▶ **RECORD EXCERPTS**
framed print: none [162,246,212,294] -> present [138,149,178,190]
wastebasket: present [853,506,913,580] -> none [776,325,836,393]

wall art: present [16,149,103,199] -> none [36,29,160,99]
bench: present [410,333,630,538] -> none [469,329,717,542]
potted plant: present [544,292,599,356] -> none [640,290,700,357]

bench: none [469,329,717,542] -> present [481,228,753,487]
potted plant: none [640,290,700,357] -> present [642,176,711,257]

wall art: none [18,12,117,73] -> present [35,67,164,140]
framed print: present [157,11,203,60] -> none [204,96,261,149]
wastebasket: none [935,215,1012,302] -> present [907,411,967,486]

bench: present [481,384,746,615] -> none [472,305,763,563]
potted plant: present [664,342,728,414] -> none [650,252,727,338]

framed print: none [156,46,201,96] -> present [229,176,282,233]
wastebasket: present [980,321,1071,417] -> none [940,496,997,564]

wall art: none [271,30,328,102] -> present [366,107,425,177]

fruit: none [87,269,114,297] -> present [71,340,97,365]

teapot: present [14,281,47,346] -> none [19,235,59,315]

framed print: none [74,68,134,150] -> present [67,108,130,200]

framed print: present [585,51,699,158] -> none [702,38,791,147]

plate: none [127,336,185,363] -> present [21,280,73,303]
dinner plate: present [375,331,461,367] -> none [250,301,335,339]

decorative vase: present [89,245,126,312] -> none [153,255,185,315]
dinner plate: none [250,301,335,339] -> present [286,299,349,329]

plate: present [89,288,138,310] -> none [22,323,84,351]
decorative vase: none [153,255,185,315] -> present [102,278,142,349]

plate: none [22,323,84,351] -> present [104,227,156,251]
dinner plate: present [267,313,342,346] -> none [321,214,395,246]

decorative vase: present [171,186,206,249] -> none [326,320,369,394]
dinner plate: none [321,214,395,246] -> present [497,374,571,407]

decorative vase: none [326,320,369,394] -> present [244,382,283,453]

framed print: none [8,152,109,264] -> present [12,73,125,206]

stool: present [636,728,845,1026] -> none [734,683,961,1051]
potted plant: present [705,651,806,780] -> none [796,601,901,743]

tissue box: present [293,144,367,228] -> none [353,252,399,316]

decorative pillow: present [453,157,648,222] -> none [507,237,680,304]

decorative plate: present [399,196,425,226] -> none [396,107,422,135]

▶ **EXERCISE BRIEF**
The lines above starting at the one that contains "teapot: present [14,281,47,346]" and ending at the one that contains "potted plant: present [705,651,806,780]" must be transcribed exactly, and no other lines may appear.

▶ **EXPECTED ANSWER**
teapot: present [14,281,47,346] -> none [19,235,59,315]

framed print: none [74,68,134,150] -> present [67,108,130,200]

framed print: present [585,51,699,158] -> none [702,38,791,147]

plate: none [127,336,185,363] -> present [21,280,73,303]
dinner plate: present [375,331,461,367] -> none [250,301,335,339]

decorative vase: present [89,245,126,312] -> none [153,255,185,315]
dinner plate: none [250,301,335,339] -> present [286,299,349,329]

plate: present [89,288,138,310] -> none [22,323,84,351]
decorative vase: none [153,255,185,315] -> present [102,278,142,349]

plate: none [22,323,84,351] -> present [104,227,156,251]
dinner plate: present [267,313,342,346] -> none [321,214,395,246]

decorative vase: present [171,186,206,249] -> none [326,320,369,394]
dinner plate: none [321,214,395,246] -> present [497,374,571,407]

decorative vase: none [326,320,369,394] -> present [244,382,283,453]

framed print: none [8,152,109,264] -> present [12,73,125,206]

stool: present [636,728,845,1026] -> none [734,683,961,1051]
potted plant: present [705,651,806,780] -> none [796,601,901,743]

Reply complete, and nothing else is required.